§ **Task instructions**: Report how many lines in the material below include the string "arcSize", giving the number alone.

>> Begin

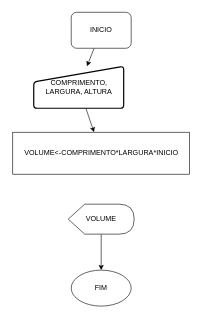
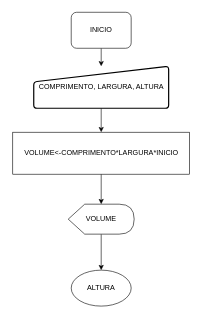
  <mxCell id="0" />
  <mxCell id="1" parent="0" />
  <mxCell id="2" value="" style="edgeStyle=none;rounded=0;orthogonalLoop=1;jettySize=auto;html=1;" edge="1" parent="1" source="3" target="10"><mxGeometry relative="1" as="geometry" /></mxCell>
  <mxCell id="3" value="INICIO" style="whiteSpace=wrap;html=1;rounded=1;" parent="1" vertex="1"><mxGeometry x="118" y="20" width="100" height="60" as="geometry" /></mxCell>
- <mxCell id="4" value="FIM" style="ellipse;whiteSpace=wrap;html=1;" parent="1" vertex="1"><mxGeometry x="118" y="450" width="100" height="60" as="geometry" /></mxCell>
+ <mxCell id="4" value="ALTURA" style="ellipse;whiteSpace=wrap;html=1;" parent="1" vertex="1"><mxGeometry x="118" y="450" width="100" height="60" as="geometry" /></mxCell>
+ <mxCell id="5" value="" style="edgeStyle=none;rounded=0;orthogonalLoop=1;jettySize=auto;html=1;" parent="1" source="6" target="8" edge="1"><mxGeometry relative="1" as="geometry" /></mxCell>
  <mxCell id="6" value="VOLUME&amp;lt;-COMPRIMENTO*LARGURA*INICIO" style="rounded=0;whiteSpace=wrap;html=1;" parent="1" vertex="1"><mxGeometry x="20.5" y="220" width="295" height="70" as="geometry" /></mxCell>
  <mxCell id="7" value="" style="edgeStyle=none;rounded=0;orthogonalLoop=1;jettySize=auto;html=1;" parent="1" source="8" target="4" edge="1"><mxGeometry relative="1" as="geometry" /></mxCell>
  <mxCell id="8" value="VOLUME" style="shape=display;whiteSpace=wrap;html=1;" parent="1" vertex="1"><mxGeometry x="113" y="340" width="110" height="50" as="geometry" /></mxCell>
  <mxCell id="9" value="" style="edgeStyle=none;rounded=0;orthogonalLoop=1;jettySize=auto;html=1;" edge="1" parent="1" source="10" target="6"><mxGeometry relative="1" as="geometry" /></mxCell>
- <mxCell id="10" value="&lt;span&gt;COMPRIMENTO, LARGURA, ALTURA&lt;/span&gt;" style="html=1;strokeWidth=2;shape=manualInput;whiteSpace=wrap;rounded=1;size=26;arcSize=11;" vertex="1" parent="1"><mxGeometry x="55.5" y="110" width="150" height="70" as="geometry" /></mxCell>
+ <mxCell id="10" value="&lt;span&gt;COMPRIMENTO, LARGURA, ALTURA&lt;/span&gt;" style="html=1;strokeWidth=2;shape=manualInput;whiteSpace=wrap;rounded=1;size=26;arcSize=11;" vertex="1" parent="1"><mxGeometry x="55.5" y="110" width="225" height="70" as="geometry" /></mxCell>
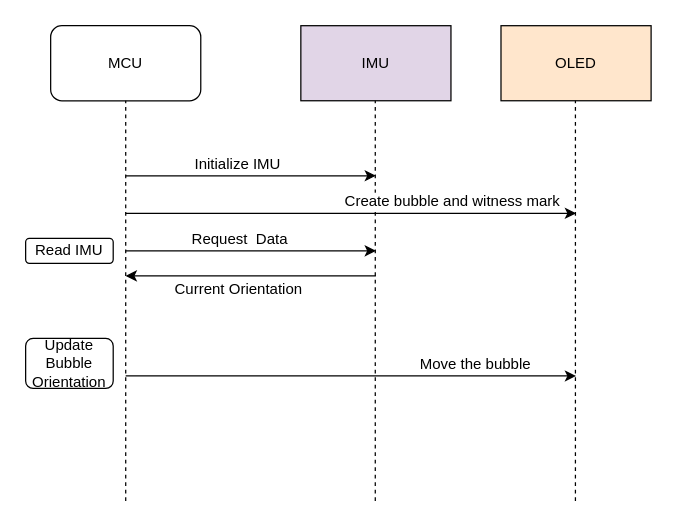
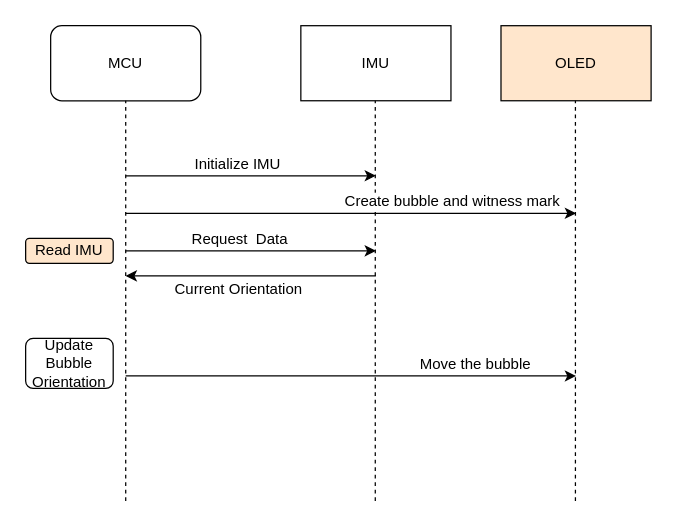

>> End

§ **Solution for this problem**: 2